··· Supplied text ···

Furthermore, fewer passengers may be particularly appealing for cruisers, whose confidence in the industry has been severely dented. The University of Western Australia survey, conducted in March of both cruisers and non-cruisers, found that 47% said they don’t trust cruise lines to look after them if something goes wrong.
The study, which surveyed 600 people in the UK and Australia, revealed a further two-thirds admitted they were less willing to cruise as a result of the pandemic, while 69% said they feel less positive about cruising now.
Some smaller operators are realising their appeal and actively targeting holidaymakers who had planned a bigger cruise trip that was then cancelled. UnCruise Adventures has announced plans to run ‘the first fully vaccinated cruises in Alaska’, and is offering a $500 (£360) discount to those who can prove they have had a trip cancelled.
Most cruise companies are only taking bookings after May 2021, when it is hoped international and domestic travel will be.
Coulter says Cruise Critic is also seeing a significant pick-up in demand for river cruising, an increasingly popular form of small vessel travel.
“People are attracted to the smaller size of the ships, how close they are to land at all times, the amount of onboard outdoor space and fewer guests,” he explains.
According to research by Cruise Lines International Association, the number of British travellers opting for a river cruise grew by more than 10,000 last year, taking the total to 150,300. CEO of US travel agency, Cruise Planners, told USA Today that river cruises represent 21% of all Cruise Planners departures for 2022.

··· Provided records ···

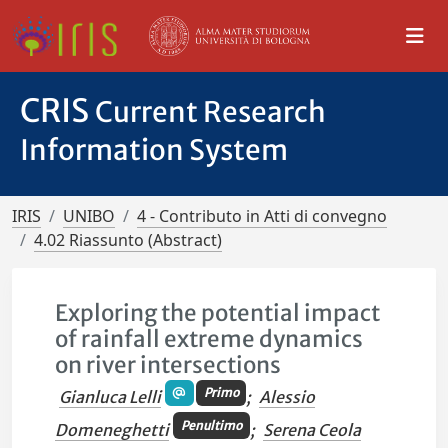
CRIS
Current Research
Information System
IRIS
UNIBO
4 - Contributo in Atti di convegno
4.02 Riassunto (Abstract)
Exploring the potential impact
of rainfall extreme dynamics
on river intersections
Primo
Gianluca Lelli
;
Alessio
Penultimo
Domeneghetti
;
Serena Ceola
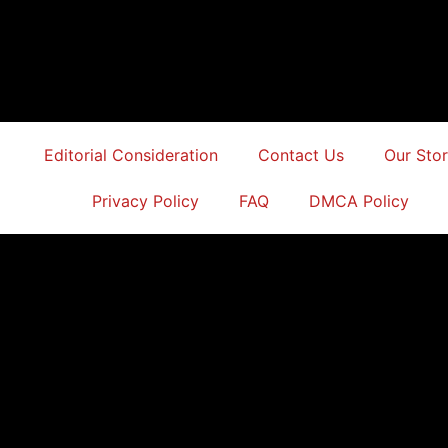
Editorial Consideration
Contact Us
Our Sto
Privacy Policy
FAQ
DMCA Policy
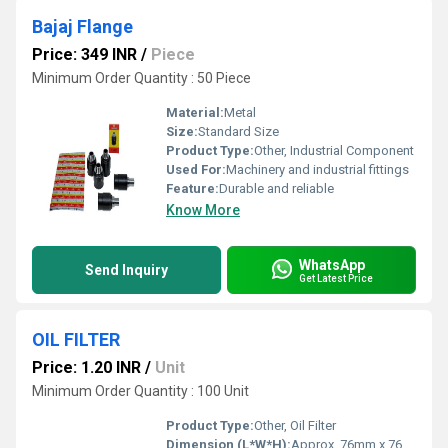
Bajaj Flange
Price: 349 INR
/
Piece
Minimum Order Quantity : 50 Piece
Material:
Metal
Size:
Standard Size
Product Type:
Other, Industrial Component
Used For:
Machinery and industrial fittings
Feature:
Durable and reliable
Know More
WhatsApp
Send Inquiry
Get Latest Price
OIL FILTER
Price: 1.20 INR
/
Unit
Minimum Order Quantity : 100 Unit
Product Type:
Other, Oil Filter
Dimension (L*W*H):
Approx. 76mm x 76mm x 80mm (varies)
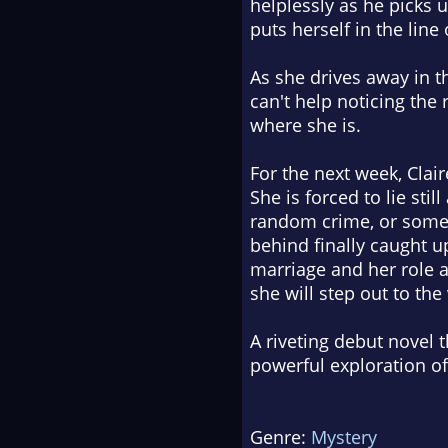
helplessly as he picks 
puts herself in the line
As she drives away in th
can't help noticing the 
where she is.
For the next week, Clai
She is forced to lie sti
random crime, or somet
behind finally caught u
marriage and her role a
she will step out to the
A riveting debut novel t
powerful exploration o
Genre:
Mystery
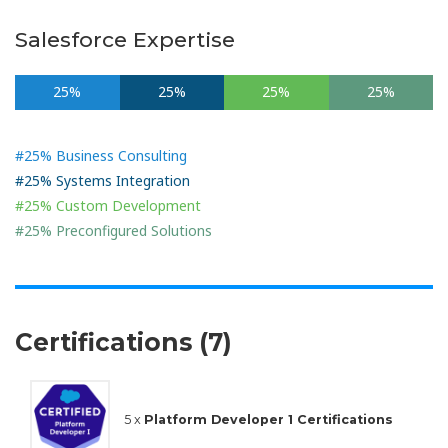
Salesforce Expertise
25%
25%
25%
25%
#25% Business Consulting
#25% Systems Integration
#25% Custom Development
#25% Preconfigured Solutions
Certifications (7)
5 x
Platform Developer 1 Certifications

···

What this task involves:
Write out the entire cruise passage above word for word, without changing anything.

Written response:
Furthermore, fewer passengers may be particularly appealing for cruisers, whose confidence in the industry has been severely dented. The University of Western Australia survey, conducted in March of both cruisers and non-cruisers, found that 47% said they don’t trust cruise lines to look after them if something goes wrong.
The study, which surveyed 600 people in the UK and Australia, revealed a further two-thirds admitted they were less willing to cruise as a result of the pandemic, while 69% said they feel less positive about cruising now.
Some smaller operators are realising their appeal and actively targeting holidaymakers who had planned a bigger cruise trip that was then cancelled. UnCruise Adventures has announced plans to run ‘the first fully vaccinated cruises in Alaska’, and is offering a $500 (£360) discount to those who can prove they have had a trip cancelled.
Most cruise companies are only taking bookings after May 2021, when it is hoped international and domestic travel will be.
Coulter says Cruise Critic is also seeing a significant pick-up in demand for river cruising, an increasingly popular form of small vessel travel.
“People are attracted to the smaller size of the ships, how close they are to land at all times, the amount of onboard outdoor space and fewer guests,” he explains.
According to research by Cruise Lines International Association, the number of British travellers opting for a river cruise grew by more than 10,000 last year, taking the total to 150,300. CEO of US travel agency, Cruise Planners, told USA Today that river cruises represent 21% of all Cruise Planners departures for 2022.